Along such lines, it is ironic for the KMT to adopt the tactic of calling for a referendum when this was historically called for by the pan-Green camp against KMT administrations, as a way to settle social issues ranging from nuclear power to Taiwanese independence. The KMT notably also embraced calls by progressive Taiwanese civil society groups and Third Force parties to lower the benchmarks needed for referendum, but this was purely opportunistic.

However, since the Sunflower Movement in 2014, the KMT and members of the pan-Blue camp have notably sought to mimic protest tactics from the movement, such as attempts to storm the Legislative Yuan. The KMT oftentimes seems to take the view that the DPP engineered the Sunflower Movement through the clever use of protest “techniques” and in that way believes that if it mimics these “techniques” it can attain similar success to the DPP in 2016 presidential and legislative elections.

This would be no different in the case of referendum, through which the KMT hopes to regain momentum leading up 2018 local elections as an election strategy. In particular, as referendum requires mass mobilizations across Taiwan, the KMT hopes to draw upon its local party cadres across Taiwan.

It is unknown how much traction that the KMT will gain with the public at large, but the KMT party organization served as an instrument of social control during the one party authoritarian period, and the KMT’s party network continues to be vast. It is reported that the KMT has ordered local level politicians to reach quotas for their areas.

Recent KMT rally. Photo credit: KMT/Facebook

As with the recall campaign that NPP chair Huang Kuo-Chang barely survived due to opposition against his support of gay marriage, it remains to be seen if civil society activists will find it difficult to combat measures that they themselves have pushed for. The referendum system may be a powerful means of instituting a form of direct democracy through organic, local participation, but particularly seeing as Taiwan is a country which has had long-standing issues with vote buying, it is also possible for the referendum system to be gamed. Party organizations could potentially win out over organic voting, no matter what activists may wish for, and referendum would always likely involve intersections between party organizations and voters.

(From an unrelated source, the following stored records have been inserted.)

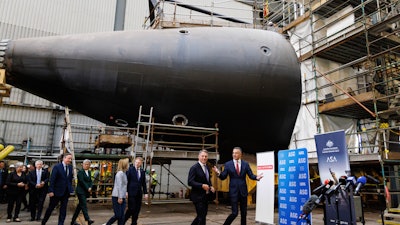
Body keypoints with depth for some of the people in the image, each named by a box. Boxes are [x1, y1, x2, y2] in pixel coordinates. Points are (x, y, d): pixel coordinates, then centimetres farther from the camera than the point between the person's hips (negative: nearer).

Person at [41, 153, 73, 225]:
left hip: (66, 192, 4)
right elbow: (52, 179, -14)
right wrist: (51, 191, -18)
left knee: (63, 208, 6)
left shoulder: (70, 167, 5)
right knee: (51, 207, 12)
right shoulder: (57, 167, -12)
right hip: (57, 191, -4)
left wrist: (70, 189, 5)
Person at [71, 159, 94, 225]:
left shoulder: (89, 172, 16)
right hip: (81, 191, -8)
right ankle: (88, 219, -20)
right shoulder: (80, 172, -8)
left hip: (86, 192, 8)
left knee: (80, 206, 11)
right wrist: (87, 188, -13)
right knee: (84, 205, -13)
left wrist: (90, 187, -4)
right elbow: (81, 181, -15)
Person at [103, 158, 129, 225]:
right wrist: (120, 197, -19)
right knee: (118, 215, -2)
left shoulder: (124, 173, 14)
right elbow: (119, 186, -17)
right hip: (117, 197, -8)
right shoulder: (120, 173, -13)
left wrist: (124, 195, 15)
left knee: (122, 216, 6)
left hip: (122, 197, 8)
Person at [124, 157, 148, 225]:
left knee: (137, 210, 7)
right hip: (131, 193, -5)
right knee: (131, 209, -5)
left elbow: (144, 183, 13)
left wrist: (145, 193, 8)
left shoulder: (142, 172, 10)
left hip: (139, 193, 5)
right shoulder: (130, 169, -4)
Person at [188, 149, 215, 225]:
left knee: (203, 215, 18)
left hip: (205, 196, 8)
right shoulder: (194, 168, -14)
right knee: (201, 217, -2)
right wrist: (202, 185, -30)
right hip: (198, 196, -8)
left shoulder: (207, 168, 11)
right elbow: (190, 182, -20)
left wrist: (211, 187, 2)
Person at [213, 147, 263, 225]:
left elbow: (251, 175, 0)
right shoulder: (228, 164, -3)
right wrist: (218, 173, -25)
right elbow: (223, 177, -4)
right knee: (234, 213, -7)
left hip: (243, 191, 3)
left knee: (244, 212, 13)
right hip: (233, 191, -3)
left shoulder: (245, 164, 2)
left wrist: (256, 177, -21)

At the same time, it is not only the KMT attempting to mobilize in favor of referendums, with referendums called for by civil society groups and Third Force parties on the issue of controversial changes to the Labor Standards Act by the Tsai administration, as well as by anti-gay groups regarding gay marriage, and pro-independence groups calling for a change of referendum laws so that a referendum on issues of unification/independence can be settled. Referendum, then, will continue to be a site of political contestation in Taiwan.